**TASK 1**
In the Mustang R-Spec acceleration article, what time and speed did the car record through the 400m mark?
**TASK 2**
Write the next part of the Mustang R-Spec acceleration article, picking up after its last sentence.

**PAGE EXCERPT**
╭──

Have you ever tried to do something which, on the face of it, is a relatively simple assignment but rapidly descends into an exercise in pure frustration? I’m talking assembling an IKEA chest of drawers with some of the fasteners missing, or editing the paired phone list in a Lexus; those levels of wall-punching exasperation. Add ‘trying to extract a meaningful acceleration time out of a Ford Mustang R-Spec’ to that list.
Don’t get us wrong. We’re fans of the 500kW R-Spec. It’s just one of those cars that demands you be at the top of your game to get the optimum performance from, due to the combination of manual gearbox, prodigious power output, and relatively narrow rear tyres.
I had first crack at delivering some acceleration times that were potentially cover-worthy for Wheels magazine. You guessed it: it turns out they weren’t. I wasn’t that impressed by the 4.7-second time to 100km/h I achieved after a number of aborted attempts to get the ’Stang to hook up. Getting that sweet chirp of wheelspin and then a clean feed of power to the rear Michelins seemed only marginally easier than getting Warwick Capper to explain Fermat’s Last Theorem.
Too little grunt and it would bog, too much and it would immolate the rear treads. Part of the problem is that the 275/40ZR19 Michelin Pilot Sports 4S tyres on the back are narrower than the rubber you get on the front of a Camaro ZL1. Still, that’s the tyre that Ford Performance recommends. To get the best time from them, you’d need to deflate them to around 18psi, which isn’t representative of a real-world use-case so we stick with the placarded pressures.
Conditions are otherwise favourable. It’s cool (18 degrees) and a bit blustery at Heathcote and, when we do pull a full-blooded run down the strip, the R-Spec seems to be delivering at the top end. The numbers spat out by the Racelogic Performance Box give us that 4.7 seconds to 100km/h and a 12.4 seconds through the 400m mark at a speed of 199.1km/h. I feel a bit dejected. Those aren’t times significantly removed from those of a stock Mustang GT auto.

╰──

**DATA TO EXAMINE**
╭──

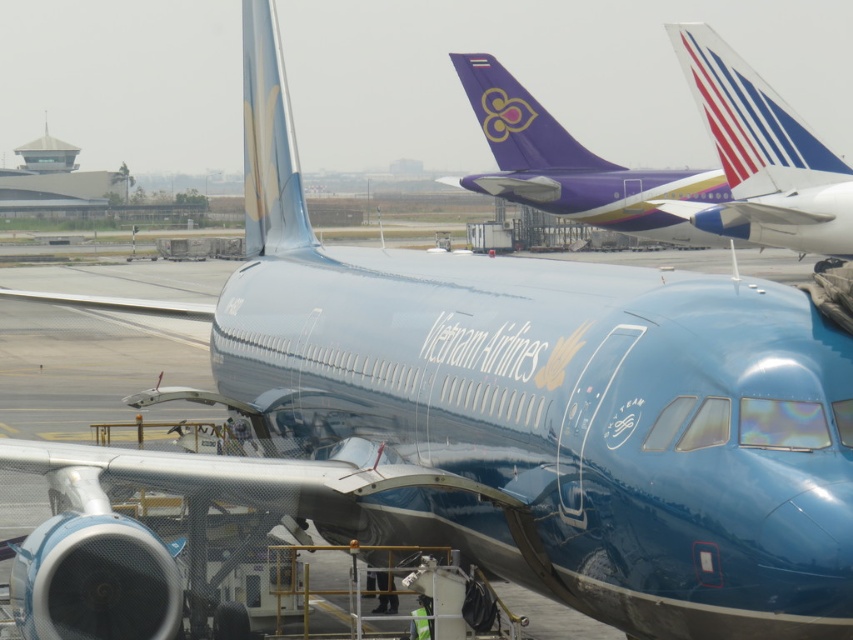
Question: Which object appears farthest from the camera in this image?

Choices:
 (A) blue glossy tail at upper right
 (B) glossy blue tail at center
 (C) metallic purple airplane at upper center

Answer: (C)

Question: Which of the following is the closest to the observer?

Choices:
 (A) blue glossy tail at upper right
 (B) metallic purple airplane at upper center
 (C) glossy blue tail at center

Answer: (C)

Question: Can you confirm if blue glossy tail at upper right is bigger than glossy blue tail at center?

Choices:
 (A) yes
 (B) no

Answer: (B)

Question: From the image, what is the correct spatial relationship of metallic purple airplane at upper center in relation to glossy blue tail at center?

Choices:
 (A) above
 (B) below

Answer: (B)

Question: Is the position of blue glossy tail at upper right less distant than that of glossy blue tail at center?

Choices:
 (A) yes
 (B) no

Answer: (B)

Question: Which object is closer to the camera taking this photo?

Choices:
 (A) blue glossy tail at upper right
 (B) glossy blue tail at center
 (C) metallic purple airplane at upper center

Answer: (B)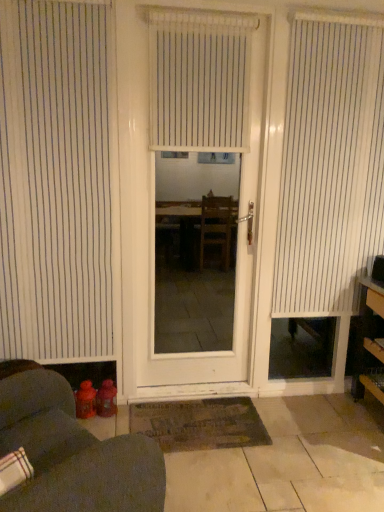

╰──

**TASK OUTPUT 1**
12.4 seconds at 199.1km/h.

**TASK OUTPUT 2**
Admitting defeat, we hand the car back to Ford and it then goes straight to the guys at MOTOR. Hats off to the perseverance of Scott Newman for extracting an identical 4.7 second 0-100km/h time on a day that was fully 11 degrees hotter. But where Newman may have been helped by a stickier launch pad, conditions then conspired against him. Scotty complained that the car felt strangely flat at the top end, delivering a 12.8sec 400m time at 189.6km/h. That’s 9.5km/h down at the far end of the strip.
We spoke to Rob Herrod about our times and he agreed that the car was tricky to launch cleanly. He also noted that the ECU was critical and would protect the engine if it detected overheating or poor fuelling. He also predicted – to the tenth of a second – the time we had achieved and claimed that the optimum time this car could achieve, with burnouts and partial tyre deflation, was a 12.2sec.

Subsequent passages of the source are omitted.